▸ **About this exercise**
Keep only the lines that hold the string "trzecich", filtering out the rest of the entries below.

= = = = = = =

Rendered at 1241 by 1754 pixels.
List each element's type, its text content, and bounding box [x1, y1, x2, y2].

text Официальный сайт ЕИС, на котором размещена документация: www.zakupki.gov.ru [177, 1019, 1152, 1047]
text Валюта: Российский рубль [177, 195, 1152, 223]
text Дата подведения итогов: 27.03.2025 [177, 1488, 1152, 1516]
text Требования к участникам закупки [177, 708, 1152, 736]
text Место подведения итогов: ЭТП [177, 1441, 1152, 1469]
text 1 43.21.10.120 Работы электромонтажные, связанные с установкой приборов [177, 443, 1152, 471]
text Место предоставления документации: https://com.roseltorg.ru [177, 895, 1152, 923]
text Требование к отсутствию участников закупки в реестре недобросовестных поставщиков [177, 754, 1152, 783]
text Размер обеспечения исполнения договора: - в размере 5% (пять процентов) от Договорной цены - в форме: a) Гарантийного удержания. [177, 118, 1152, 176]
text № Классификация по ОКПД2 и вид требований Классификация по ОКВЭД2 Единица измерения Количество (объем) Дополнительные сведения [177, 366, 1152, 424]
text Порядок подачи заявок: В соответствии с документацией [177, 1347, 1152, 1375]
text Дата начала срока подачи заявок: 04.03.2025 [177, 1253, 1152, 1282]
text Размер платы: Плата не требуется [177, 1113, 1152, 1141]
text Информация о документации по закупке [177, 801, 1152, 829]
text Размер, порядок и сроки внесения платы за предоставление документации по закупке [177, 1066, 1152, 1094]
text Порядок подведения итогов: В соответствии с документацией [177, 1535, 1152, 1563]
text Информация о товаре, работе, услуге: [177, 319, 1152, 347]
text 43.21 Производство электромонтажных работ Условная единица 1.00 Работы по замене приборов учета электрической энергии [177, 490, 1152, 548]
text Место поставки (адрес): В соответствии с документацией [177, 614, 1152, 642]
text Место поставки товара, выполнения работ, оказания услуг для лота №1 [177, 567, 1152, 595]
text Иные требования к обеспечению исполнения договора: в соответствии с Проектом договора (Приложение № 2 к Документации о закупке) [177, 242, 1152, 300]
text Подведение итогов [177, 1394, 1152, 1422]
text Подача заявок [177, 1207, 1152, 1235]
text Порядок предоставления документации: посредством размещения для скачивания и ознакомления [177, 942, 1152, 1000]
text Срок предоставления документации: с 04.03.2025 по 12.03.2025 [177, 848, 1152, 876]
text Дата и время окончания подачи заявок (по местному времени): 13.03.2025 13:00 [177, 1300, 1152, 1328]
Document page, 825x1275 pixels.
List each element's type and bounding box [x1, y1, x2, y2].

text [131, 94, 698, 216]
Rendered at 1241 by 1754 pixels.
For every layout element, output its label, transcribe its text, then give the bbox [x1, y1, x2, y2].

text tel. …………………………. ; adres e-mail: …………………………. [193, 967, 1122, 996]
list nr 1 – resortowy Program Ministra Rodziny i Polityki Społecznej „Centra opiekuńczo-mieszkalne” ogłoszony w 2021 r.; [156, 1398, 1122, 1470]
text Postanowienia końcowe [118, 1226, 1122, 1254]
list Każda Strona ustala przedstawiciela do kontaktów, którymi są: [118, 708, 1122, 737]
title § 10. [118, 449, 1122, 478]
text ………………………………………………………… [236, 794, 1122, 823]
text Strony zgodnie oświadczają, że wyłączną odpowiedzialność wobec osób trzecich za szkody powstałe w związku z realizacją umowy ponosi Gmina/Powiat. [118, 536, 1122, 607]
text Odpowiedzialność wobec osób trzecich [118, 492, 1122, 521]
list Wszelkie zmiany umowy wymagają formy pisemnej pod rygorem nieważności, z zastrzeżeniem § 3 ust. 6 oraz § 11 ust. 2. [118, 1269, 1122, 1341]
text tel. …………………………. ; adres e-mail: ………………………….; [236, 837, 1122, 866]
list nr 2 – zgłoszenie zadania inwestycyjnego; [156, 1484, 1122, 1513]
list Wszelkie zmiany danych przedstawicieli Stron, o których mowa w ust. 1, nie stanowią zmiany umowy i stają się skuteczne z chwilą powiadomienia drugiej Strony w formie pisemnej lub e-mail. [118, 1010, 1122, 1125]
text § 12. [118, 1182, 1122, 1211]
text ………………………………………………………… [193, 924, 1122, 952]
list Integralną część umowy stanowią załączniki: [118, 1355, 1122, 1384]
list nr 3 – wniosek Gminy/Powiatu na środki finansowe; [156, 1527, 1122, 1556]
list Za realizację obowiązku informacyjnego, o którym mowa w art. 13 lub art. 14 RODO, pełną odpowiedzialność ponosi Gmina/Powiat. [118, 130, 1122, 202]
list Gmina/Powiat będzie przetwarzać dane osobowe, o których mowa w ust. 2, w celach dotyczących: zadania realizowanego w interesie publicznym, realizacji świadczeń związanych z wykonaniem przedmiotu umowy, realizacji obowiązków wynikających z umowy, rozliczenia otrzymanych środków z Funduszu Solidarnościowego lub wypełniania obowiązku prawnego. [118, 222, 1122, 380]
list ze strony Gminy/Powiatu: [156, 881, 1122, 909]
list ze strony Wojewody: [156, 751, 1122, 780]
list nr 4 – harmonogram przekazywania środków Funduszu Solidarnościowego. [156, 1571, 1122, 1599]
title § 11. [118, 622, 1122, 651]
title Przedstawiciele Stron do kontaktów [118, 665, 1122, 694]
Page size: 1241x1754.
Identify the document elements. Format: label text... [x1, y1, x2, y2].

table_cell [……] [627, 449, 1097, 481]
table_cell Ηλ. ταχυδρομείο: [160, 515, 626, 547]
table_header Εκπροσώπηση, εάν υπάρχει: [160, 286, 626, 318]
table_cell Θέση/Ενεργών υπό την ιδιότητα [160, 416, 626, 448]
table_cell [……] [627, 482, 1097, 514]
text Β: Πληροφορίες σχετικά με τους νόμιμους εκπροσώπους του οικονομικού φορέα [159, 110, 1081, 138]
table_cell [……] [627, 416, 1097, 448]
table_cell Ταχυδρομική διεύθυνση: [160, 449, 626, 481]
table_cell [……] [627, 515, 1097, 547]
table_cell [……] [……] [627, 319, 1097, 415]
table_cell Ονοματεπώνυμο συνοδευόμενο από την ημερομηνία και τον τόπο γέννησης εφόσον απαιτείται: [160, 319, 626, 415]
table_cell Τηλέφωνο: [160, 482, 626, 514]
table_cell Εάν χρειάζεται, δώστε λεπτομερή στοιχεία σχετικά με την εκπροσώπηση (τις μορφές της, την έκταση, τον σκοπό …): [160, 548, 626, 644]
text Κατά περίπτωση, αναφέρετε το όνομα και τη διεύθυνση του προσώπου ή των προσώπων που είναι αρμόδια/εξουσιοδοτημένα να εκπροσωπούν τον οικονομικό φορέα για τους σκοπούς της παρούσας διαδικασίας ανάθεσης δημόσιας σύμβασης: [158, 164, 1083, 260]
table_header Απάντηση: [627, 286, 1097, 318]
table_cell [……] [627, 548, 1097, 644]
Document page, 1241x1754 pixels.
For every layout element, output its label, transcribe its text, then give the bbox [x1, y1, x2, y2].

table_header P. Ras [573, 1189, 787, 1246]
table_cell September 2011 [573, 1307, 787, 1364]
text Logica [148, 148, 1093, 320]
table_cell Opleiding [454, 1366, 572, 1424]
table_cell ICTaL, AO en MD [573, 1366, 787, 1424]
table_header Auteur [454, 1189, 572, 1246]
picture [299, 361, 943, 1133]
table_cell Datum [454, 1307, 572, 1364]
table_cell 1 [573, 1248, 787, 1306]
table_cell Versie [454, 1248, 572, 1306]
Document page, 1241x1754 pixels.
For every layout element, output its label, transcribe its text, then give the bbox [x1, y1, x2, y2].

= = = = = = =

▸ **Reply to the exercise**
text Strony zgodnie oświadczają, że wyłączną odpowiedzialność wobec osób trzecich za szkody powstałe w związku z realizacją umowy ponosi Gmina/Powiat. [118, 536, 1122, 607]
text Odpowiedzialność wobec osób trzecich [118, 492, 1122, 521]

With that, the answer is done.